26. Attorney Phil Berg filed his suit in federal court in Pennsylvania on behalf of himself. He sued Mr. Obama and the Democrat National Committee. His primary arguments are:
a) if Mr. Obama was born in Kenya as the facts indicate, he is ineligible because his father was a Kenyan citizen and his mother had not been a US citizen for five years following the age of 14;
and b) whether he was born in Kenya or Hawaii, his mother relinquished her (and therefore his) American citizenship when he was 4 years of age and she married an Indonesian citizen, moved to Indonesia and became a naturalized Indonesian citizen. His case was dismissed for “lack of standing.”

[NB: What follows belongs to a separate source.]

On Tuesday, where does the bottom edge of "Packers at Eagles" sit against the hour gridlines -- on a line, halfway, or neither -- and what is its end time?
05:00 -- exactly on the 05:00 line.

He has appealed to the Supreme Court of the United States by filing a Petition for Writ of Certiorari (a plea to SCOTUS to hear an appeal from the lower Court’s decision).

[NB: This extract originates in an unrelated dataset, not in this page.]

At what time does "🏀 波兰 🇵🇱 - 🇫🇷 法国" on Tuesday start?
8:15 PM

Defendants have notified SCOTUS they will not be filing a memorandum in opposition to Berg’s plea. Within a few weeks after December 1st, the nine justices of the SCOTUS will decide if they will hear Berg’s case. Berg v Obama, 08A391
27. Attorney Leo Donofrio filed his suit in federal court in New Jersey on behalf of himself. He sued the New Jersey Secretary of State, Nina Mitchell Wells. His argument is based on the historical context and purpose (the “original intent”) of the natural born citizen clause of the Constitution. He argues that to be a natural born citizen within the meaning of Article II, Section 1 of the Constitution, Mr. Obama’s father and mother both had to be US citizens and Mr. Obama had to be born on US soil. Mr. Obama’s father was not Kenyan citizen and Mr. Obama may have been born in Kenya. Donofrio v Wells, 08A407
28. Attorneys Orly Taitz and Gary Kreep from the United States Justice Foundation filed their suit in State Court in California on behalf of a presidential candidate and his running mate who were on the ballot in California on the American Independent Party line – i.e., Alan Keyes and Willey Drake. They sued the CA Secretary of State and each of the 55 state electors (CA members of the Electoral College scheduled to cast their votes for Mr. Obama on December 15). Their principle argument is that they not only have standing to sue, the 55 state electors cannot cast their votes for Mr. Obama until the Secretary of State completes her ministerial task of determining if Mr. Obama is eligible to hold the office of President of the United States, a task
she failed to undertake prior to the Primary and General Elections.
29. On November 19, 2008 I spoke with the attorney Orly Taitz co-counsel with Gary Kreep of the United States Justice Foundation in the case Keyes et al. v Bowen et al. stated in response to my efforts to obtain the travels records of Mr. Obama’s mother from the US Department of State that their investigator had been working on obtaining the same records for the last six weeks starting from the week of October 5, 2008 with no success.
30. Declarant understands that on December 5, 2008 there are three related natural born eligibility cases that will be presented at conference by the Honorable Clarence Thomas and as such I desire that this also be considered there.
31. These issues can be easily resolved; the documents requested will either prove that Mr. Obama is in fact a “natural born” U.S. Citizen or they will prove he is not, at which point he will have to be removed as the Presidential candidate and requires a restraint upon the Electoral College vote cast and certified on or after December 15.2008.
32. For the above aforementioned reasons, the FOIA requested documents are of great public interest and without receiving said docwnents by order of the US Department of State: our military is at risk of allowing an illegal candidate to serve as President of the United States which constitutes a huge National Security dilemma.
Wherefore relief is respectfully requested by.